Game started. Enter 0 as input to end the game

 -- Round 0 -- 
Machine 2 gave a reward of 5.7
Your average reward so far is 5.7

 -- Round 1 -- 
Machine 2 gave a reward of 7.4
Your average reward so far is 6.550000000000001

 -- Round 2 -- 
Machine 2 gave a reward of 2.7
Your average reward so far is 5.266666666666667

 -- Round 3 -- 
Machine 2 gave a reward of 1.8
Your average reward so far is 4.4

 -- Round 4 -- 
Machine 2 gave a reward of 2.7
Your average reward so far is 4.0600000000000005

 -- Round 5 -- 
Game has ended.
Total reward is 20.3 after 5 round(s).
Average reward is 4.0600000000000005.


The Multi-Armed Bandit problem involves the challenge of choosing between multiple slot machines (bandit machines) that provide random rewards, without knowing the true reward distributions. The player's objective is to maximize their total reward over multiple rounds of play by balancing exploration (trying different machines to learn about rewards) and exploitation (choosing the machine that seems best based on current information).

### Required actions
A: Edit the bandit game text from "Total reward is" up to and including "on current information).", replacing "slot machines" with "gaming machines".
B: Answer these questions about the bandit game text:
(i) What input ends the game?
(ii) What reward did Machine 2 give in Round 1?
(iii) What is the total reward after 5 rounds?
Answer using only the bandit game text.

### Data for review

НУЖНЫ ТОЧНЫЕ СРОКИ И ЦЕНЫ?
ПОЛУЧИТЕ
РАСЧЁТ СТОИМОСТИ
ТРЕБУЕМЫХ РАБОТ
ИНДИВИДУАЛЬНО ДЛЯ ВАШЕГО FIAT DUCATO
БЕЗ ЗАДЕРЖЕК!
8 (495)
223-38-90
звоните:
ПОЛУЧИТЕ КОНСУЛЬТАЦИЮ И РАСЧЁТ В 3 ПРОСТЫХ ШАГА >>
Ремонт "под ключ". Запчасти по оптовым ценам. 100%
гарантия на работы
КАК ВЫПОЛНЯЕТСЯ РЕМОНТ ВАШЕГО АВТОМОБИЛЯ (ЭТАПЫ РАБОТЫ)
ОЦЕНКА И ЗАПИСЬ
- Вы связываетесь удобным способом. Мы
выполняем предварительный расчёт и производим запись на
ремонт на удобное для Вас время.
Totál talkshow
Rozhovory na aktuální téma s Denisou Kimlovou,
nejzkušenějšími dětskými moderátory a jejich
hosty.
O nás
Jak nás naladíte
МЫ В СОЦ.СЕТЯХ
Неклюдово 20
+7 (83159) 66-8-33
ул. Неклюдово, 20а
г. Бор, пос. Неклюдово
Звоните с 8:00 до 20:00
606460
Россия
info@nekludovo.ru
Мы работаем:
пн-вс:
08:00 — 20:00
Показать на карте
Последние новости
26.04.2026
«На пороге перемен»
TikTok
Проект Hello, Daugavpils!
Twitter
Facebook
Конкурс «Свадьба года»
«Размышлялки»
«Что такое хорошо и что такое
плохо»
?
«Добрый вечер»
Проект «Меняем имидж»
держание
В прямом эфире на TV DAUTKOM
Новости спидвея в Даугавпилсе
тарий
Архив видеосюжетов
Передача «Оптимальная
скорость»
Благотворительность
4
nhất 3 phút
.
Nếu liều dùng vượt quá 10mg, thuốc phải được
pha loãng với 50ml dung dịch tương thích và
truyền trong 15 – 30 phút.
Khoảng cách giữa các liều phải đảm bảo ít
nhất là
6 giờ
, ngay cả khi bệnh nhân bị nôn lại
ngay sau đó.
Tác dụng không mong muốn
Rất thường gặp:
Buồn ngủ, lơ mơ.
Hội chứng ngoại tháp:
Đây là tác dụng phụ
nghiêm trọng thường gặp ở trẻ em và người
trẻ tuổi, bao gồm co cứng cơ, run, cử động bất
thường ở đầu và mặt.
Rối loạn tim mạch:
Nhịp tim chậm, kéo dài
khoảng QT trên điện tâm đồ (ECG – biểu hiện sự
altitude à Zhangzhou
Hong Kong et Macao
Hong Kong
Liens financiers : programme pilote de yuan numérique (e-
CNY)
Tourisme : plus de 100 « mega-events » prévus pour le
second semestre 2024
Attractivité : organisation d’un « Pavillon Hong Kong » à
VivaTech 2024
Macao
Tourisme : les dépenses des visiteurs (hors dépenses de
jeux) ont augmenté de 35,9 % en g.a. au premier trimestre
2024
* * *
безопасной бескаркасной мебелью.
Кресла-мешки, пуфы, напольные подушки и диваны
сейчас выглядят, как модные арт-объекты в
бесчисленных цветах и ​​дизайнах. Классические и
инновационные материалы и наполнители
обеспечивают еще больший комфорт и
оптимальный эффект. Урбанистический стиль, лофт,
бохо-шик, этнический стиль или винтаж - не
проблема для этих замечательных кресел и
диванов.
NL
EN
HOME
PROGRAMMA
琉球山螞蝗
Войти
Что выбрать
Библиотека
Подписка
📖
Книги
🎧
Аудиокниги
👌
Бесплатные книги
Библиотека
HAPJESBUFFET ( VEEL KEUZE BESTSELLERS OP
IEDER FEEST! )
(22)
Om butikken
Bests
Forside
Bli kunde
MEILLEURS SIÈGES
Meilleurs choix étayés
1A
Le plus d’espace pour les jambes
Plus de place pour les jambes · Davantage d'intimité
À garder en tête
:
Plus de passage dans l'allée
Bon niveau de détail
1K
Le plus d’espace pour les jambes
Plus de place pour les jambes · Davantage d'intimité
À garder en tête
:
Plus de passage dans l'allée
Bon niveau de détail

### Answers per task
A:
Total reward is 20.3 after 5 round(s).
Average reward is 4.0600000000000005.


The Multi-Armed Bandit problem involves the challenge of choosing between multiple gaming machines (bandit machines) that provide random rewards, without knowing the true reward distributions. The player's objective is to maximize their total reward over multiple rounds of play by balancing exploration (trying different machines to learn about rewards) and exploitation (choosing the machine that seems best based on current information).

B:
(i) 0
(ii) 7.4
(iii) 20.3